▶ _Problem to solve_: Reproduce the items below, changing every "Honeywell" to "Honeywell International" and keeping everything else identical. Omit the pictures from your answer.

☆ ☆ ☆ ☆

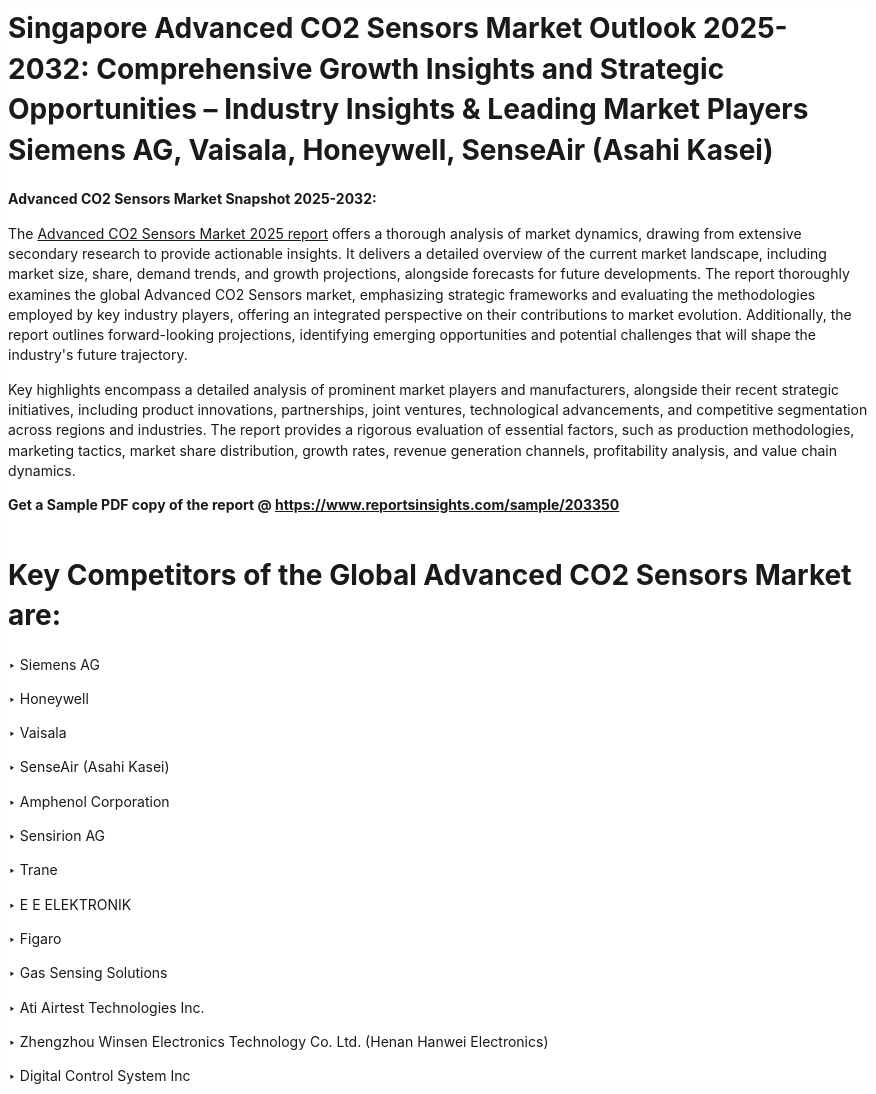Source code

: # Singapore Advanced CO2 Sensors Market Outlook 2025-2032: Comprehensive Growth Insights and Strategic Opportunities – Industry Insights & Leading Market Players Siemens AG, Vaisala, Honeywell, SenseAir (Asahi Kasei)

<strong>Advanced CO2 Sensors Market Snapshot 2025-2032:</strong>

The <a href=https://www.reportsinsights.com/sample/203350>Advanced CO2 Sensors Market 2025 report</a> offers a thorough analysis of market dynamics, drawing from extensive secondary research to provide actionable insights. It delivers a detailed overview of the current market landscape, including market size, share, demand trends, and growth projections, alongside forecasts for future developments. The report thoroughly examines the global Advanced CO2 Sensors market, emphasizing strategic frameworks and evaluating the methodologies employed by key industry players, offering an integrated perspective on their contributions to market evolution. Additionally, the report outlines forward-looking projections, identifying emerging opportunities and potential challenges that will shape the industry's future trajectory.

Key highlights encompass a detailed analysis of prominent market players and manufacturers, alongside their recent strategic initiatives, including product innovations, partnerships, joint ventures, technological advancements, and competitive segmentation across regions and industries. The report provides a rigorous evaluation of essential factors, such as production methodologies, marketing tactics, market share distribution, growth rates, revenue generation channels, profitability analysis, and value chain dynamics.

<strong>Get a Sample PDF copy of the report @ <a href=https://www.reportsinsights.com/sample/203350>https://www.reportsinsights.com/sample/203350</a></strong>

# <strong>Key Competitors of the Global Advanced CO2 Sensors Market are:</strong>

‣ Siemens AG

‣ Honeywell

‣ Vaisala

‣ SenseAir (Asahi Kasei)

‣ Amphenol Corporation

‣ Sensirion AG

‣ Trane

‣ E E ELEKTRONIK

‣ Figaro

‣ Gas Sensing Solutions

‣ Ati Airtest Technologies Inc.

‣ Zhengzhou Winsen Electronics Technology Co. Ltd. (Henan Hanwei Electronics)

‣ Digital Control System Inc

☆ ☆ ☆ ☆

▶ _Your response_:
Source code

: # Singapore Advanced CO2 Sensors Market Outlook 2025-2032: Comprehensive Growth Insights and Strategic Opportunities – Industry Insights & Leading Market Players Siemens AG, Vaisala, Honeywell International, SenseAir (Asahi Kasei)

<strong>Advanced CO2 Sensors Market Snapshot 2025-2032:</strong>

The <a href=https://www.reportsinsights.com/sample/203350>Advanced CO2 Sensors Market 2025 report</a> offers a thorough analysis of market dynamics, drawing from extensive secondary research to provide actionable insights. It delivers a detailed overview of the current market landscape, including market size, share, demand trends, and growth projections, alongside forecasts for future developments. The report thoroughly examines the global Advanced CO2 Sensors market, emphasizing strategic frameworks and evaluating the methodologies employed by key industry players, offering an integrated perspective on their contributions to market evolution. Additionally, the report outlines forward-looking projections, identifying emerging opportunities and potential challenges that will shape the industry's future trajectory.

Key highlights encompass a detailed analysis of prominent market players and manufacturers, alongside their recent strategic initiatives, including product innovations, partnerships, joint ventures, technological advancements, and competitive segmentation across regions and industries. The report provides a rigorous evaluation of essential factors, such as production methodologies, marketing tactics, market share distribution, growth rates, revenue generation channels, profitability analysis, and value chain dynamics.

<strong>Get a Sample PDF copy of the report @ <a href=https://www.reportsinsights.com/sample/203350>https://www.reportsinsights.com/sample/203350</a></strong>

# <strong>Key Competitors of the Global Advanced CO2 Sensors Market are:</strong>

‣ Siemens AG

‣ Honeywell International

‣ Vaisala

‣ SenseAir (Asahi Kasei)

‣ Amphenol Corporation

‣ Sensirion AG

‣ Trane

‣ E E ELEKTRONIK

‣ Figaro

‣ Gas Sensing Solutions

‣ Ati Airtest Technologies Inc.

‣ Zhengzhou Winsen Electronics Technology Co. Ltd. (Henan Hanwei Electronics)

‣ Digital Control System Inc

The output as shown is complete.